Diminuir os índices de pobreza e de concentração de renda no Interior passa pela criação de novos agropólos, que começam a adotar um novo modelo de gestão e de ação, para que ampliem seu impacto na economia local e diminuam a dependência no setor agrícola

Laurisa Nutting da Redação

Como resolver o problema de 40% da população economicamente ativa que vive da agricultura e responde por apenas 6% do Produto Interno Bruto (PIB) cearense?
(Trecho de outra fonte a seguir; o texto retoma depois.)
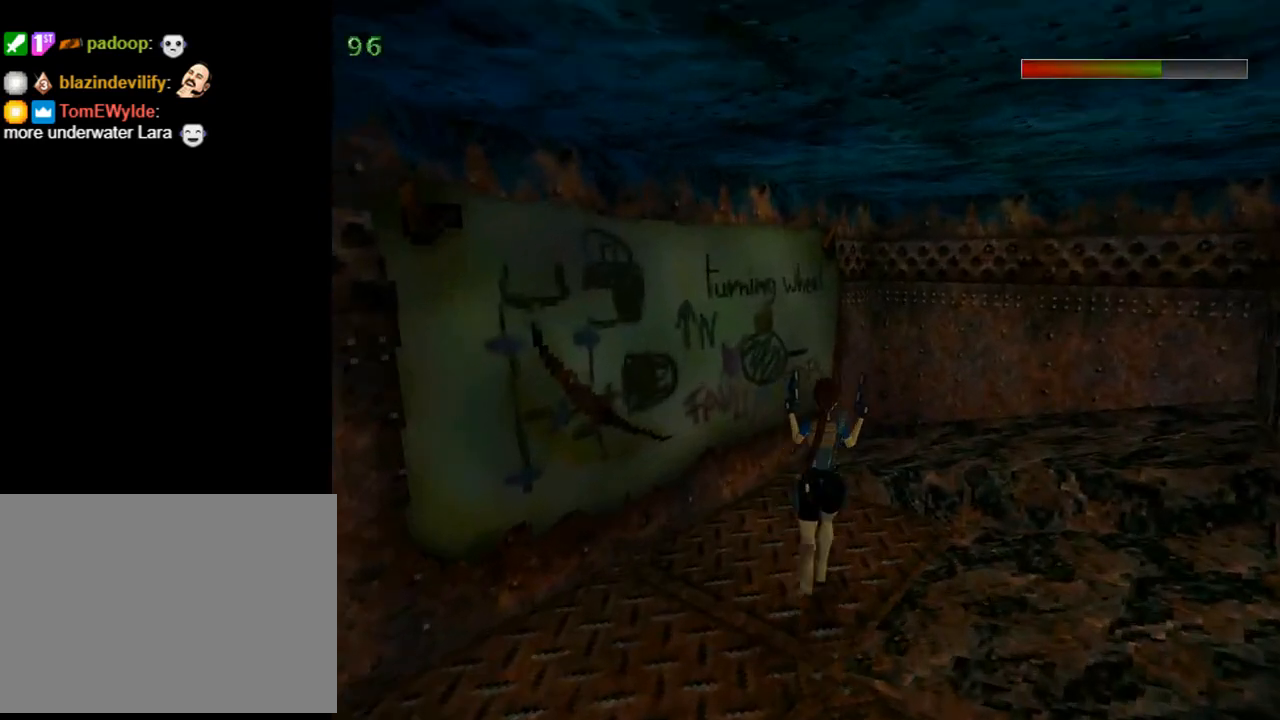
{"buttons": ["TRIANGLE", "DPAD_LEFT"], "left_stick": "center", "events": [[33, "DPAD_RIGHT", "up"], [167, "DPAD_LEFT", "down"], [367, "DPAD_UP", "up"], [367, "TRIANGLE", "down"]]}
Esta foi a indagação feita pela secretária do Planejamento e Coordenação (Seplan), Mônica Clark, durante reunião do Pacto de Cooperação da Agropecuária Cearense, na última terça-feira, dia 22. Ela admitiu que ''ainda há muito a ser feito para enfrentar o desafio, que é muito grande, da concentração de renda e dos índices de pobreza'', na zona rural do Estado.

Para a secretária, um dos fatores que agravam este quadro é que o Interior apresentou o menor índice de distribuição da população no espaço territorial do Estado. No período de 1980 a 2000, a ocupação da Região Metropolitana de Fortaleza teve uma variação anual de 3,23%, enquanto no Sertão Central e Inhamuns atingiram apenas 0,34% e 0,45%, respectivamente. O Litoral Leste e a área compreendida como Sobral/Ibiapaba tiveram ocupação maior, depois da Capital, com 1,40% e 1,26%.

Mônica Clark disse que a saída é diminuir o contingente de pessoas que vivem da agricultura, devido à sua pequena participação no PIB. Para isso, segundo ela, é preciso que haja o alinhamento estratégico das políticas nos âmbitos local, estadual e regional. Na esfera local, é necessário a promoção do aumento da produtividade da agropecuária e facilitar o desenvolvimento de atividades não-agrícolas, com a capacitação de mão-de-obra, acesso a financiamentos e conhecimentos técnicos e apoio gerencial.

A questão em nível regional, de acordo com a secretária, seria a instalação de novos agropólos, como em Russas e Iguatu, que iriam se juntar aos sete já existentes. Mônica defendeu, ainda, a idéia de se criar Centros Secundários, para áreas com funções urbanas mais desenvolvidas e com forte capacidade de polarização, em cidades como Quixadá e Quixeramobim.

Arrematando estes cenários, e como conseqüência deles, a política de âmbito estadual englobaria a reestruturação espacial, com a descontração do processo de urbanização e distribuição mais equilibrada da população cearense. Para isso, em nível local, seria a criação de novos pólos de desenvolvimento espalhados pelo Estado, em regiões como Quixadá/Quixeramobim.

A secretária disse que este modelo ajudaria a resolver a questão da enorme discrepância entre a renda mensal rural e a urbana. De acordo com dados do Iplance relativos a 1999 apresentados por Mônica, enquanto a renda mensal média na Região Metropolitana de Fortaleza era de R$ 258, a rural no Interior era de apenas R$ 74.